The records below are to be transcribed exactly, with the pictures removed.

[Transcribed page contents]
↓

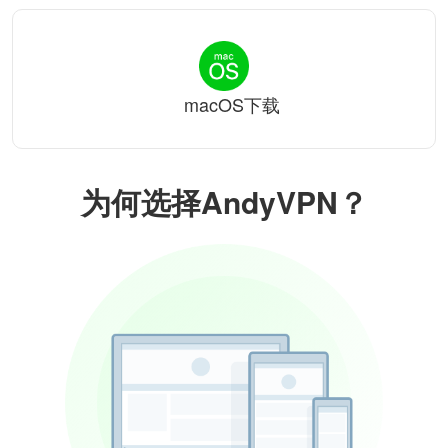
macOS下载
为何选择AndyVPN？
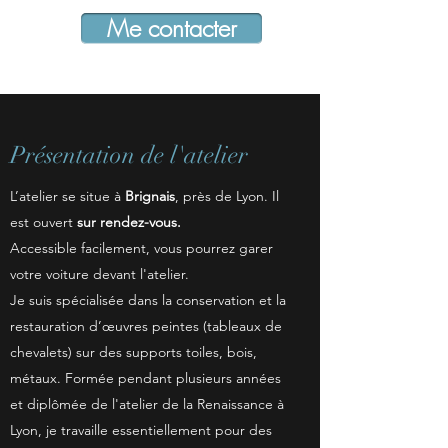
Me contacter
Présentation de l'atelier
L’atelier se situe à
Brignais
, près de Lyon. Il
est ouvert
sur rendez-vous.
Accessible facilement, vous pourrez garer
votre voiture devant l'atelier.
Je suis spécialisée dans la conservation et la
restauration d’œuvres peintes (tableaux de
chevalets) sur des supports toiles, bois,
métaux. Formée pendant plusieurs années
et diplômée de l'atelier de la Renaissance à
Lyon, je travaille essentiellement pour des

↑

Answer to this problem:
macOS下载
为何选择AndyVPN？
Me contacter
Présentation de l'atelier
L’atelier se situe à
Brignais
, près de Lyon. Il
est ouvert
sur rendez-vous.
Accessible facilement, vous pourrez garer
votre voiture devant l'atelier.
Je suis spécialisée dans la conservation et la
restauration d’œuvres peintes (tableaux de
chevalets) sur des supports toiles, bois,
métaux. Formée pendant plusieurs années
et diplômée de l'atelier de la Renaissance à
Lyon, je travaille essentiellement pour des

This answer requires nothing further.